= Aim of the task =
Your task is to copy every line of this material exactly.

= Available data =
◆ ◆ ◆
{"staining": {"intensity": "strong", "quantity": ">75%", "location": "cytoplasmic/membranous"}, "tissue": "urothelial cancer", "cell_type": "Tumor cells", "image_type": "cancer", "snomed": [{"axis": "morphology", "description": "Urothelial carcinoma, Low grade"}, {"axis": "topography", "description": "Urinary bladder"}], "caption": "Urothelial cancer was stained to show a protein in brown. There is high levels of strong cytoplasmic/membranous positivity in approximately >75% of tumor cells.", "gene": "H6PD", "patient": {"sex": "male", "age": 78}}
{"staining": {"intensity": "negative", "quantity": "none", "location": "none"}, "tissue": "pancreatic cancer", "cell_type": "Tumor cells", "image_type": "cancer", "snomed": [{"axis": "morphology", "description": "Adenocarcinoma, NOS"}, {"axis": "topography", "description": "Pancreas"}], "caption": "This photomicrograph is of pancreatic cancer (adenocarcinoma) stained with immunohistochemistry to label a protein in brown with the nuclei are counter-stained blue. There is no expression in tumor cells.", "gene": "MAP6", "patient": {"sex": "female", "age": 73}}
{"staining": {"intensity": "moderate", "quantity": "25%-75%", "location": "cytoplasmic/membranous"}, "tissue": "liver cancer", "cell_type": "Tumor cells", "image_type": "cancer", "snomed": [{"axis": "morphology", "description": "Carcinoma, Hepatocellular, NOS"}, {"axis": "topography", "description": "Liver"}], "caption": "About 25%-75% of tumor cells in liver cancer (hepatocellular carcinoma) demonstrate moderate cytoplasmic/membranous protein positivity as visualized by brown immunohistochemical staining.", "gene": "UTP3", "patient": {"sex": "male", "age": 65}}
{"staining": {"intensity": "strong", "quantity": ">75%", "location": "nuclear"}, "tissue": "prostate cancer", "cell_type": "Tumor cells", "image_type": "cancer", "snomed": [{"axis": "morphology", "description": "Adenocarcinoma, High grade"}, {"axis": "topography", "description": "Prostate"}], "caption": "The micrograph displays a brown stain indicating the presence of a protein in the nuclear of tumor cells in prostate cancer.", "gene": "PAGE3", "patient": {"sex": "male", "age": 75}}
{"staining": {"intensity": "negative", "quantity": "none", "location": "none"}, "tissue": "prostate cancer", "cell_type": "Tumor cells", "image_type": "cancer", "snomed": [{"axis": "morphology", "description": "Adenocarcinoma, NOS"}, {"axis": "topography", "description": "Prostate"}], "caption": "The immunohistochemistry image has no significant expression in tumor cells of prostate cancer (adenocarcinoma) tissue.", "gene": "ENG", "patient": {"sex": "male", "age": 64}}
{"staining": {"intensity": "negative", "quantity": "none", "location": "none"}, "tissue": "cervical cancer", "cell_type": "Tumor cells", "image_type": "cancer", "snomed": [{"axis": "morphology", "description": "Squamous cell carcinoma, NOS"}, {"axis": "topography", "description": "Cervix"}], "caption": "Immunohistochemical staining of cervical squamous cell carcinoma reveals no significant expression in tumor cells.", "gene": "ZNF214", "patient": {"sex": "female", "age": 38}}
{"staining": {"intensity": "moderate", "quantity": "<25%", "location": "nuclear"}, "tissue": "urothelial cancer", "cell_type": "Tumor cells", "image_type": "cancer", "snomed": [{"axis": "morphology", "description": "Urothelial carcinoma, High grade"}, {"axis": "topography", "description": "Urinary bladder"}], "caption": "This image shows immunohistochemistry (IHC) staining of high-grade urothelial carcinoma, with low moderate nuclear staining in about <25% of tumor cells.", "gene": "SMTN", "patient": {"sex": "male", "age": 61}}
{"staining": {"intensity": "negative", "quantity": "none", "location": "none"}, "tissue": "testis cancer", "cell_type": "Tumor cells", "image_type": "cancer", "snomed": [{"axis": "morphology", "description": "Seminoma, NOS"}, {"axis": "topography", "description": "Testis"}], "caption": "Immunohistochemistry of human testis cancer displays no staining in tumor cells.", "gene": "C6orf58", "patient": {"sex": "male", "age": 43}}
◆ ◆ ◆
= Written response =
{"staining": {"intensity": "strong", "quantity": ">75%", "location": "cytoplasmic/membranous"}, "tissue": "urothelial cancer", "cell_type": "Tumor cells", "image_type": "cancer", "snomed": [{"axis": "morphology", "description": "Urothelial carcinoma, Low grade"}, {"axis": "topography", "description": "Urinary bladder"}], "caption": "Urothelial cancer was stained to show a protein in brown. There is high levels of strong cytoplasmic/membranous positivity in approximately >75% of tumor cells.", "gene": "H6PD", "patient": {"sex": "male", "age": 78}}
{"staining": {"intensity": "negative", "quantity": "none", "location": "none"}, "tissue": "pancreatic cancer", "cell_type": "Tumor cells", "image_type": "cancer", "snomed": [{"axis": "morphology", "description": "Adenocarcinoma, NOS"}, {"axis": "topography", "description": "Pancreas"}], "caption": "This photomicrograph is of pancreatic cancer (adenocarcinoma) stained with immunohistochemistry to label a protein in brown with the nuclei are counter-stained blue. There is no expression in tumor cells.", "gene": "MAP6", "patient": {"sex": "female", "age": 73}}
{"staining": {"intensity": "moderate", "quantity": "25%-75%", "location": "cytoplasmic/membranous"}, "tissue": "liver cancer", "cell_type": "Tumor cells", "image_type": "cancer", "snomed": [{"axis": "morphology", "description": "Carcinoma, Hepatocellular, NOS"}, {"axis": "topography", "description": "Liver"}], "caption": "About 25%-75% of tumor cells in liver cancer (hepatocellular carcinoma) demonstrate moderate cytoplasmic/membranous protein positivity as visualized by brown immunohistochemical staining.", "gene": "UTP3", "patient": {"sex": "male", "age": 65}}
{"staining": {"intensity": "strong", "quantity": ">75%", "location": "nuclear"}, "tissue": "prostate cancer", "cell_type": "Tumor cells", "image_type": "cancer", "snomed": [{"axis": "morphology", "description": "Adenocarcinoma, High grade"}, {"axis": "topography", "description": "Prostate"}], "caption": "The micrograph displays a brown stain indicating the presence of a protein in the nuclear of tumor cells in prostate cancer.", "gene": "PAGE3", "patient": {"sex": "male", "age": 75}}
{"staining": {"intensity": "negative", "quantity": "none", "location": "none"}, "tissue": "prostate cancer", "cell_type": "Tumor cells", "image_type": "cancer", "snomed": [{"axis": "morphology", "description": "Adenocarcinoma, NOS"}, {"axis": "topography", "description": "Prostate"}], "caption": "The immunohistochemistry image has no significant expression in tumor cells of prostate cancer (adenocarcinoma) tissue.", "gene": "ENG", "patient": {"sex": "male", "age": 64}}
{"staining": {"intensity": "negative", "quantity": "none", "location": "none"}, "tissue": "cervical cancer", "cell_type": "Tumor cells", "image_type": "cancer", "snomed": [{"axis": "morphology", "description": "Squamous cell carcinoma, NOS"}, {"axis": "topography", "description": "Cervix"}], "caption": "Immunohistochemical staining of cervical squamous cell carcinoma reveals no significant expression in tumor cells.", "gene": "ZNF214", "patient": {"sex": "female", "age": 38}}
{"staining": {"intensity": "moderate", "quantity": "<25%", "location": "nuclear"}, "tissue": "urothelial cancer", "cell_type": "Tumor cells", "image_type": "cancer", "snomed": [{"axis": "morphology", "description": "Urothelial carcinoma, High grade"}, {"axis": "topography", "description": "Urinary bladder"}], "caption": "This image shows immunohistochemistry (IHC) staining of high-grade urothelial carcinoma, with low moderate nuclear staining in about <25% of tumor cells.", "gene": "SMTN", "patient": {"sex": "male", "age": 61}}
{"staining": {"intensity": "negative", "quantity": "none", "location": "none"}, "tissue": "testis cancer", "cell_type": "Tumor cells", "image_type": "cancer", "snomed": [{"axis": "morphology", "description": "Seminoma, NOS"}, {"axis": "topography", "description": "Testis"}], "caption": "Immunohistochemistry of human testis cancer displays no staining in tumor cells.", "gene": "C6orf58", "patient": {"sex": "male", "age": 43}}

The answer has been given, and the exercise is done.